In any workflow for computational historical linguistics, tokenization of IPA sequences is a crucial preprocessing step, as it shapes the alignments which provide the input of algorithms for cognate detection and proto-form reconstruction. This is also true for EtInEn (Dellert 2019), our forthcoming integrated development environment for etymological theories. An EtInEn project can be created from any CLDF database such as the ones that have been aggregated and unified by the Lexibank initiative (List ea. 2022). Whereas the tools for preparing CLDF databases (Forkel & List 2020) encourage the application of a uniform tokenization across all languages in a dataset, our view is that in many contexts, it is more natural to tokenize phonetic sequences in ways that differ between languages. To provide a simple example, many geminates in Italian need to be aligned to consonant clusters in other Romance languages (e.g. notte vs. Romanian noapte “night”), which is much easier if they are tokenized into two instances of the same consonant, whereas geminates in Swedish are best treated as cognate to their shortened counterparts in other Germanic languages.
To provide comprehensive support for such cases, EtInEn includes configurable language-specific tokenizers as an additional abstraction layer that allows to reshape forms after the import, and also serves as a generic way to bridge phonetic surface forms and the underlying forms that historical linguists are primarily interested in. Each tokenizer is defined by a token alphabet which is used for greedy tokenization, a list of allophone sets which can be used to abstract over irrelevant subphonemic distinctions, and a list of non-IPA symbols that are defined in terms of phonetic features. The initial state of each tokenizer is based on an analysis of the tokens used by the imported CLDF database. Tokenizer definitions are stored in a human-editable plain-text format which we would like to propose as a new standard.
In EtInEn, tokenizer definitions are manipulated through a graphical editor in which the potential tokens for each language are arranged in the familiar layout of consonant and vowel charts, enhanced by additional panels for diphthongs and tones. Currently defined tokens are highlighted, and allophone sets are summarized under their canonical symbols. Basic edit operations serve to group several sounds into an allophone set, and to join or split a multi-symbol sequence, such as a diphthong or a sound with a coarticulation. More complex operations support workflows for parallel configuration of multiple tokenizers.
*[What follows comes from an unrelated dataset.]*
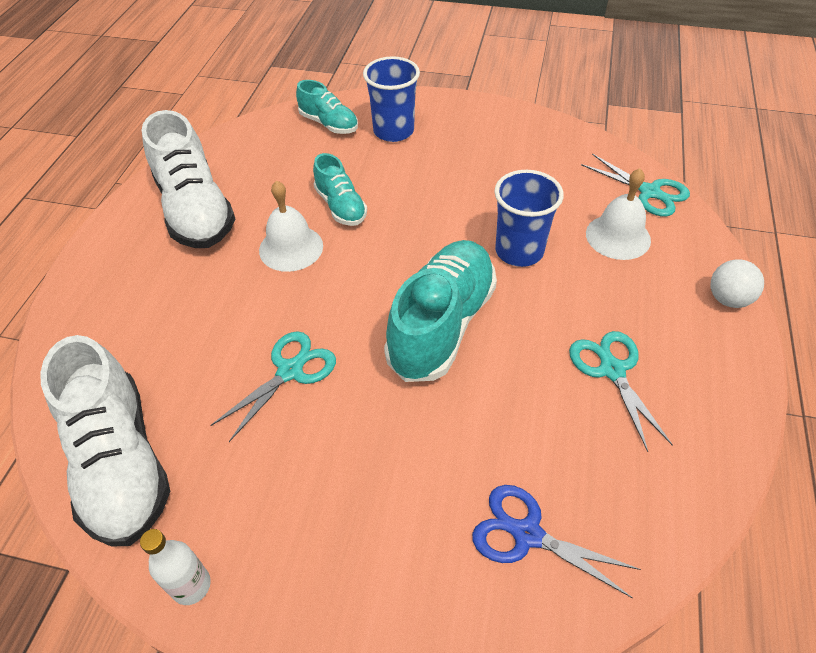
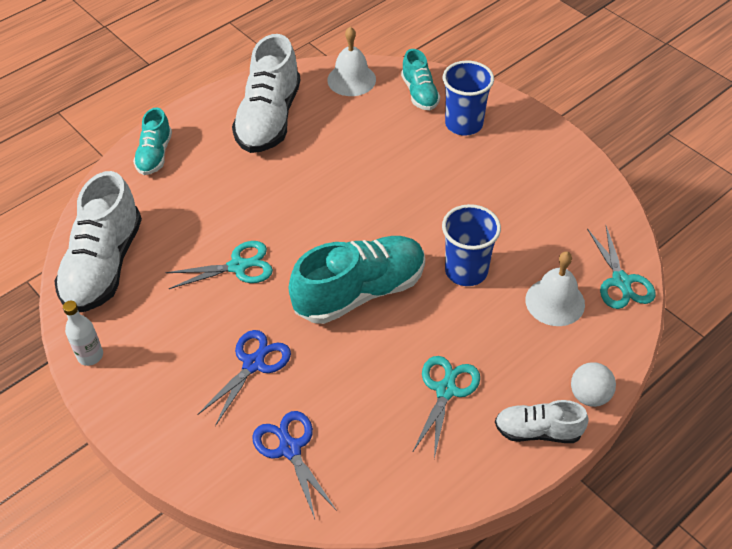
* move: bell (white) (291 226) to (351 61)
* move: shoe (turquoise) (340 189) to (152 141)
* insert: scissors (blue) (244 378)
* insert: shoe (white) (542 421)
Additional non-IPA symbols can be given semantics in terms of a combination of phonetic features, and declared to be part of the token set for any language. On the representational level, this provides the option to use non-IPA symbols for form display, whereas underlyingly, the system will interpret the symbols in terms of their features. On the conceptual level, underspecified definitions provide support for metasymbols. In addition to some predefined metasymbols (such as V for vowels and C for consonants), the user can assign additional symbols to arbitrary classes of sounds. These are then available throughout EtInEn for various purposes, such as concisely representing the conditioning environments for a soundlaw, or summarizing the probabilistic output of an automated reconstruction module.
In addition to configurable tokenizers, EtInEn provides the option to define form-specific tokenization overrides, allowing to substitute the result of automated tokenization with any sequence over the current token alphabet for the relevant language. This is currently our strategy for handling otherwise challenging phenomena such as metathesis or root-pattern morphology, which we normalize into alignable and concatenative representations. This forms a bridge to existing standards for representing morphology in the CLDF framework (e.g. Schweikhard & List 2020), which currently only support the annotation of morpheme boundaries in terms of simple splits in phonetic IPA sequences.
References:
Dellert, Johannes (2019): “Interactive Etymological Inference via Statistical Relational Learning.” Workshop on Computer-Assisted Language Comparison at SLE-2019.
Forkel, Robert and Johann-Mattis List (2020): “CLDFBench. Give your Cross-Linguistic data a lift.” Proceedings of LREC 2020, 6997-7004.
List, Johann-Mattis, Robert Forkel, S. J. Greenhill, Christoph Rzymski, Johannes Englisch & Russell Gray (2022): “Lexibank, A public repository of standardized wordlists with computed phonological and lexical features.” Scientific Data 9.316, 1-31.
Schweikhard, Nathanael E. and Johann-Mattis List (2020): “Developing an annotation framework for word formation processes in comparative linguistics.“ SKASE Journal of Theoretical Linguistics 17(1), 2-26.